Start of Block

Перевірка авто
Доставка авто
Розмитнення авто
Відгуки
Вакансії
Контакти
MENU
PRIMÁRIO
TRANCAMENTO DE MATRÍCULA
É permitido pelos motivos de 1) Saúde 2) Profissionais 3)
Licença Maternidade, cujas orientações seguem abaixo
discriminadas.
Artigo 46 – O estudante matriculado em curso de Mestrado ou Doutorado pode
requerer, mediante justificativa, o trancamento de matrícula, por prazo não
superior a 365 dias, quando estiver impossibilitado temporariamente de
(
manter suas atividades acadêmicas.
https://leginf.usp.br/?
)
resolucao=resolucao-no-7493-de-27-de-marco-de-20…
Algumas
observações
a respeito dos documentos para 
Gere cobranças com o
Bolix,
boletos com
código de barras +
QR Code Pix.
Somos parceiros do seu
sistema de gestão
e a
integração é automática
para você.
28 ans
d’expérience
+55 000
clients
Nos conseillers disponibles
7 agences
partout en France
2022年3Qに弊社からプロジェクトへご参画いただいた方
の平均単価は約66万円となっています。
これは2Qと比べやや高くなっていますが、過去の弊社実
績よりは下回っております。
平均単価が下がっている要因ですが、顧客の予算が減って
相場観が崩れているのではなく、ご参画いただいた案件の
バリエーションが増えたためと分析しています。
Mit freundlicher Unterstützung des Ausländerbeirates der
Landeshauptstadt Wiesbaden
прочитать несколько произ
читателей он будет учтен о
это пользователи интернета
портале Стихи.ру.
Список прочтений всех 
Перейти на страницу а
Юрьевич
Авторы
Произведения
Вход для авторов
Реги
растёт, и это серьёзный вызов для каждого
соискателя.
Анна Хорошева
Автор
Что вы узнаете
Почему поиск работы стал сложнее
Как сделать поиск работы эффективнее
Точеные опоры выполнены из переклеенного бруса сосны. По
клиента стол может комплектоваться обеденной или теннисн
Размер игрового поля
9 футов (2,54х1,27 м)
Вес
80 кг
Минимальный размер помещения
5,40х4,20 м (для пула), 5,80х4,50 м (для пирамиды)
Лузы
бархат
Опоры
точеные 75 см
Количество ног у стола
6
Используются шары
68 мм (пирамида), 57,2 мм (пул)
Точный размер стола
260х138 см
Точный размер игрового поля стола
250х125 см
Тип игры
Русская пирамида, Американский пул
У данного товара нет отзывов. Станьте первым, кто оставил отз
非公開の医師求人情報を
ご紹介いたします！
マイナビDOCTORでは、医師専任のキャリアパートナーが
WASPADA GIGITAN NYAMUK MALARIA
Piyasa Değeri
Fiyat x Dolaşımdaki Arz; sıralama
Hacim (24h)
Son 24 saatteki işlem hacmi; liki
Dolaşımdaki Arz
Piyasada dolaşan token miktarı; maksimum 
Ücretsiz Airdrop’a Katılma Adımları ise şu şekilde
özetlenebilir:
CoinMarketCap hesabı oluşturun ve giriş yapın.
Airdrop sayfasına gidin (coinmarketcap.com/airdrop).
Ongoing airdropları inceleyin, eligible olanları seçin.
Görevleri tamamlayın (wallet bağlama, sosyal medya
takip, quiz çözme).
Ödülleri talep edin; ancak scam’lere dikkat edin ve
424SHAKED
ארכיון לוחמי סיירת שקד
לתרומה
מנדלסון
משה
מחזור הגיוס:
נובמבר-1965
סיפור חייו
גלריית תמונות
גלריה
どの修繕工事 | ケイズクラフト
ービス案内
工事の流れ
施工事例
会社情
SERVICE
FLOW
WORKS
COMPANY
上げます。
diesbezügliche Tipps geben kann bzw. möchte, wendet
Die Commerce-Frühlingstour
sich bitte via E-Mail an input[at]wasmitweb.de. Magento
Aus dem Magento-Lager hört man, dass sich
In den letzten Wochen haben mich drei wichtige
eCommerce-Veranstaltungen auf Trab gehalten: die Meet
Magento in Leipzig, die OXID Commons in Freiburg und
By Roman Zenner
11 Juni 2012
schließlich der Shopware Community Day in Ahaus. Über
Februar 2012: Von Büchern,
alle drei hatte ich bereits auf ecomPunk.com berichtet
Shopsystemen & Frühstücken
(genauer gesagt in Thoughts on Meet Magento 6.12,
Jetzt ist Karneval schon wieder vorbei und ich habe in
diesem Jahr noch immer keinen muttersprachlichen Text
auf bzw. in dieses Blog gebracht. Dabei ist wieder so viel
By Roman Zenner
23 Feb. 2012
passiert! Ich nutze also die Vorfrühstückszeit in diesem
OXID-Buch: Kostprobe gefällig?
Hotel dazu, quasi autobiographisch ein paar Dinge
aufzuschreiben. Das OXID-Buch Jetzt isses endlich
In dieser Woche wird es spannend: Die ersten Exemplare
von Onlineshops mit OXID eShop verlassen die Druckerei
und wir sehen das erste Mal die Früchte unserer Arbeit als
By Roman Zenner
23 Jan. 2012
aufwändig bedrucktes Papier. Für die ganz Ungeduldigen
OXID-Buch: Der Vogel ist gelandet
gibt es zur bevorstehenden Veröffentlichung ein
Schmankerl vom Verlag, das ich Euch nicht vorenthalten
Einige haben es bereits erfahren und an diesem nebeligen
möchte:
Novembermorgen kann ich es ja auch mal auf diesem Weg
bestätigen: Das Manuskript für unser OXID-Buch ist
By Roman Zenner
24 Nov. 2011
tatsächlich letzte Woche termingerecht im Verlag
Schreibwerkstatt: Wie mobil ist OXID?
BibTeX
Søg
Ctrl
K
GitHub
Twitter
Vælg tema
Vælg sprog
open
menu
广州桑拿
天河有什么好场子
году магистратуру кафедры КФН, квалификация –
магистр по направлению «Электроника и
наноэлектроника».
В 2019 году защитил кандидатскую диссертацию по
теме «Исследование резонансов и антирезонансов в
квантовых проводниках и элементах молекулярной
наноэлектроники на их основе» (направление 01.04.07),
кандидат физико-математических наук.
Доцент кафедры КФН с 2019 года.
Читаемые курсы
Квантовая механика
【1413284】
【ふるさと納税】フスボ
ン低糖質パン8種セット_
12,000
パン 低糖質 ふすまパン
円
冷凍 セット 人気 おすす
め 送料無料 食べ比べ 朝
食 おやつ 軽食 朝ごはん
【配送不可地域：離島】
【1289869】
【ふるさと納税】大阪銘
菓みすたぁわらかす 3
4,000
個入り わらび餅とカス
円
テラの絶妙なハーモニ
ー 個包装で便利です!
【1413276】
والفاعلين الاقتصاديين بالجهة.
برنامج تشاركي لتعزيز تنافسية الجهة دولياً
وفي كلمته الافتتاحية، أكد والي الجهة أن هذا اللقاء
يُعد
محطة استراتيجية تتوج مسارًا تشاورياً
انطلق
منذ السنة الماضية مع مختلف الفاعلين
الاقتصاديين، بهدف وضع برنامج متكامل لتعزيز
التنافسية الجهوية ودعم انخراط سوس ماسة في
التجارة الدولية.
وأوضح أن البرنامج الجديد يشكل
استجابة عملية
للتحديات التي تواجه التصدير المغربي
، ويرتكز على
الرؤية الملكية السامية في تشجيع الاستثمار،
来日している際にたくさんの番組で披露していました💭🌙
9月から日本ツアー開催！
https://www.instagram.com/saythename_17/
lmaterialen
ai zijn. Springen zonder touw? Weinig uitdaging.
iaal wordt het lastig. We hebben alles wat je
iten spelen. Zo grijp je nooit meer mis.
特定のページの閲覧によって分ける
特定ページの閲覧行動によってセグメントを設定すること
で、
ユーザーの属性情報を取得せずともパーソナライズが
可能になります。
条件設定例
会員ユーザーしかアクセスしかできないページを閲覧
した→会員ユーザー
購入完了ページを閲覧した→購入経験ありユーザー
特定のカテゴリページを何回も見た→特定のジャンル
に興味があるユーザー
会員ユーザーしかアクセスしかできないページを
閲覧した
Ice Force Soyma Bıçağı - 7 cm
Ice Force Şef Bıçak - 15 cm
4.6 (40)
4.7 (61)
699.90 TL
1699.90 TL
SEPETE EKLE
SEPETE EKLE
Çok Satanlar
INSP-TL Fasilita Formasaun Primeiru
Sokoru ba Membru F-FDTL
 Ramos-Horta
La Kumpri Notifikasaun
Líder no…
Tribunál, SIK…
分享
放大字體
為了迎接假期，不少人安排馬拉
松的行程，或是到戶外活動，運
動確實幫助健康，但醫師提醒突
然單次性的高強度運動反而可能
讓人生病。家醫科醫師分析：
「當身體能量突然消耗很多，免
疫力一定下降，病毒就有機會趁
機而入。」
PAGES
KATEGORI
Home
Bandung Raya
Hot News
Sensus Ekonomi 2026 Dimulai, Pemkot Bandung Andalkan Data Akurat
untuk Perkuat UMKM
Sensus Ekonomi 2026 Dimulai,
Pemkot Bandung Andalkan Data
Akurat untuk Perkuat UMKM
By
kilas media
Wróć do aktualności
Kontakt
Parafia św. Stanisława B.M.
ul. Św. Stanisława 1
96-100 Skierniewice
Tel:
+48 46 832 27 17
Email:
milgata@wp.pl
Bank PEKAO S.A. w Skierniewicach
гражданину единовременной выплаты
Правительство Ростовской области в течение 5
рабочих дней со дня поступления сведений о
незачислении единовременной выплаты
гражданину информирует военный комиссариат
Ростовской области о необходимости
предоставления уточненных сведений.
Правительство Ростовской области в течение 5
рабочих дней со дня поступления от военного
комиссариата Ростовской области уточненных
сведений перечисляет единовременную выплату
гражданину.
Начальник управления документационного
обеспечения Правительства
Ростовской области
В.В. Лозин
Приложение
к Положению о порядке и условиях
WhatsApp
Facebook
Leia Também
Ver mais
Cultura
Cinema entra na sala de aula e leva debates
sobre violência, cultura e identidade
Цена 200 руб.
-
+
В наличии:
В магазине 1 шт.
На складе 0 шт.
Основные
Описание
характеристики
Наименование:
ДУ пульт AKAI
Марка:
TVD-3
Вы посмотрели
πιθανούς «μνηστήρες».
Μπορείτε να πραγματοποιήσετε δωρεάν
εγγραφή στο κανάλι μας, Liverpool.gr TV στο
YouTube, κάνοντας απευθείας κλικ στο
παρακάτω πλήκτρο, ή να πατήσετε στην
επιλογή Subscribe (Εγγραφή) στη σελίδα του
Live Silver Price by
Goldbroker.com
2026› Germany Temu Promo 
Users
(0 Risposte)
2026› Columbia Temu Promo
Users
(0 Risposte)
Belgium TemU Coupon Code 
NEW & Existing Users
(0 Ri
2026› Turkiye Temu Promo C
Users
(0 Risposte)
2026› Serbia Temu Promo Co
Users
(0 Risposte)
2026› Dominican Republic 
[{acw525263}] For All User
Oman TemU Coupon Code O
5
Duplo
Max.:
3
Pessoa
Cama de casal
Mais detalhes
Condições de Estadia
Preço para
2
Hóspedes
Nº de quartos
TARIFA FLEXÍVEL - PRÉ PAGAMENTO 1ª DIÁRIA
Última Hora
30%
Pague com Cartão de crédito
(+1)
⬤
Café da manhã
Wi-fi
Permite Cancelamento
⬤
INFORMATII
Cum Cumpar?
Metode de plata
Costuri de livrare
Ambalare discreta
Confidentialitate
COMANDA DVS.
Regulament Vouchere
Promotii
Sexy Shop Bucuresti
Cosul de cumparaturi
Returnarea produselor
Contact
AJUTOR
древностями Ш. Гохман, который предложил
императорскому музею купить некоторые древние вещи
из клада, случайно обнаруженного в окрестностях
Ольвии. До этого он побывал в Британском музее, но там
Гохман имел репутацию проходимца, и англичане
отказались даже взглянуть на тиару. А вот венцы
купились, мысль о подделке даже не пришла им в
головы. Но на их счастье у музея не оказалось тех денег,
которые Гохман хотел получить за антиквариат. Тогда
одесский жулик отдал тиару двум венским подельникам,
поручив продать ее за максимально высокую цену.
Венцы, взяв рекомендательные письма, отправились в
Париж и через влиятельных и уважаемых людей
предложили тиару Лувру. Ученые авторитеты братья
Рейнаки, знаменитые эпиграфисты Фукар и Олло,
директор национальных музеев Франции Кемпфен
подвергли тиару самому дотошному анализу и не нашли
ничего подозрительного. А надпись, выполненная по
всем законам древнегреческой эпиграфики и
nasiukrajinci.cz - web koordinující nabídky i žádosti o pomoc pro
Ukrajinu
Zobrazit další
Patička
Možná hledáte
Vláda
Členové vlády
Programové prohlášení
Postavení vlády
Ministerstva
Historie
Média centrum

End of Block

■ **AIM OF THE TASK**
Retype the entries exactly from the first line, stopping after the line with "это пользователи интернета".

■ **TASK ANSWER**
Перевірка авто
Доставка авто
Розмитнення авто
Відгуки
Вакансії
Контакти
MENU
PRIMÁRIO
TRANCAMENTO DE MATRÍCULA
É permitido pelos motivos de 1) Saúde 2) Profissionais 3)
Licença Maternidade, cujas orientações seguem abaixo
discriminadas.
Artigo 46 – O estudante matriculado em curso de Mestrado ou Doutorado pode
requerer, mediante justificativa, o trancamento de matrícula, por prazo não
superior a 365 dias, quando estiver impossibilitado temporariamente de
(
manter suas atividades acadêmicas.
https://leginf.usp.br/?
)
resolucao=resolucao-no-7493-de-27-de-marco-de-20…
Algumas
observações
a respeito dos documentos para 
Gere cobranças com o
Bolix,
boletos com
código de barras +
QR Code Pix.
Somos parceiros do seu
sistema de gestão
e a
integração é automática
para você.
28 ans
d’expérience
+55 000
clients
Nos conseillers disponibles
7 agences
partout en France
2022年3Qに弊社からプロジェクトへご参画いただいた方
の平均単価は約66万円となっています。
これは2Qと比べやや高くなっていますが、過去の弊社実
績よりは下回っております。
平均単価が下がっている要因ですが、顧客の予算が減って
相場観が崩れているのではなく、ご参画いただいた案件の
バリエーションが増えたためと分析しています。
Mit freundlicher Unterstützung des Ausländerbeirates der
Landeshauptstadt Wiesbaden
прочитать несколько произ
читателей он будет учтен о
это пользователи интернета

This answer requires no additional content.